Setting aside the questions about Nokia's apparent but unannounced intent always to sell of its crown jewels while Elop was in charge, the man himself says that he can't forgo any of the money that is contractually due to him (no matter how morally dubious accepting it may be) because he and his wife are divorcing and, he claims, his estranged spouse will not accept any diminution in his severance payment because it will affect what she gets in the divorce settlement.

Nokia is now experiencing the worst media coverage it has ever had in its entire 160-year existence. The payoff package is a PR disaster of the first magnitude and the company, already on the back foot, is making matters worse by lashing out at the Finnish media which, in the past, always treated Nokia with respect on sometimes with unwarranted servility.

But now, too late, the worm has turned and the Helsingin Sanomat, investigating Nokia's filings with the US Securities and Exchange Commission, quickly discovered that Elop’s contract bears absolutely no relation to anything that has gone before.

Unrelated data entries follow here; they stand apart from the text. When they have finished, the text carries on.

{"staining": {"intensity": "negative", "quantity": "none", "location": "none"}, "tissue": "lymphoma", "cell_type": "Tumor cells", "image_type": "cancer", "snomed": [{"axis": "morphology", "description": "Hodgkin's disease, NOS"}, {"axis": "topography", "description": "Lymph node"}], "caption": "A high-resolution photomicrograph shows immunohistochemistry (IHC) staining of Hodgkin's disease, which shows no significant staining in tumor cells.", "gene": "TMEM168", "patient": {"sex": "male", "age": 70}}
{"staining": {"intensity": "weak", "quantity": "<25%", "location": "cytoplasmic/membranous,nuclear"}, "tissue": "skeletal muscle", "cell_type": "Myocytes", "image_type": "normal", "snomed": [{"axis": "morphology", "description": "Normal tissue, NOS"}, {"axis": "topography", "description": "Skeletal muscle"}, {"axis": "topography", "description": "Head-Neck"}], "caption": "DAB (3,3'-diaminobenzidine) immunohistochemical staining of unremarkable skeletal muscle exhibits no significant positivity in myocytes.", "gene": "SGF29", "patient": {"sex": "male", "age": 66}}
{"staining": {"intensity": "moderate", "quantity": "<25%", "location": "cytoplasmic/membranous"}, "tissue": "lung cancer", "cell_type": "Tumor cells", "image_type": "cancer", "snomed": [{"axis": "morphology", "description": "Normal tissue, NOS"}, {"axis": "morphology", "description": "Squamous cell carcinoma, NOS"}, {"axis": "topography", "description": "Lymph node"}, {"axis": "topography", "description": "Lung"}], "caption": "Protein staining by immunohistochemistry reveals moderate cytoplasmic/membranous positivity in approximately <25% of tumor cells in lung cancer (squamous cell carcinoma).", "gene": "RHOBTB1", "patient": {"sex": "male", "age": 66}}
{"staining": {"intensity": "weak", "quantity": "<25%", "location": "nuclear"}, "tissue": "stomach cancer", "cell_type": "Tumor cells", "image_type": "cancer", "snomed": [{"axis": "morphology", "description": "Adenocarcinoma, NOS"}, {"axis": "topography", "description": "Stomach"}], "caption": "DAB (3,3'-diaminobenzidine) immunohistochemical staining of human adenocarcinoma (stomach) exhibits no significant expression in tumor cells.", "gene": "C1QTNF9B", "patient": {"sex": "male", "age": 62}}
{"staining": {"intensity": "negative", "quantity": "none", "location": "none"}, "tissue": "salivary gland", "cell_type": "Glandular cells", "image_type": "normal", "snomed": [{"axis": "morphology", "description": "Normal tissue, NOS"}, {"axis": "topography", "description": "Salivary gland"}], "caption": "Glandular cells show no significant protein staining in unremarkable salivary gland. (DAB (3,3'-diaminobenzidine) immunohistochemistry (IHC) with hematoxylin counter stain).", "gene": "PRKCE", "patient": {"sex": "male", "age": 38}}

There's a much bigger story here and now that the Finnish press has got its teeth into Nokia perhaps we'll find out a lot more about how Elop was hired and just how his contract came to be so radically different from those of previous, Finnish, CEOs of Nokia.

The Forbes columnist Tero Kuittinen wrote that the contract stated Elop’s bonus was dependent on Nokia’s share increase from its lowest point, so “driving down the share price by 80 per cent and then bouncing it a bit would be enough.” And guess what? Yup. That's exactly what happened. On September 3, the day Microsoft announced the buy-out, Nokia's share price shot up in value.

Back in 1600 when Hamlet was first played, William Shakespeare wrote for it the immortal line "Something is rotten in the state of Denmark." Some 400 years later the stench is coming from further north.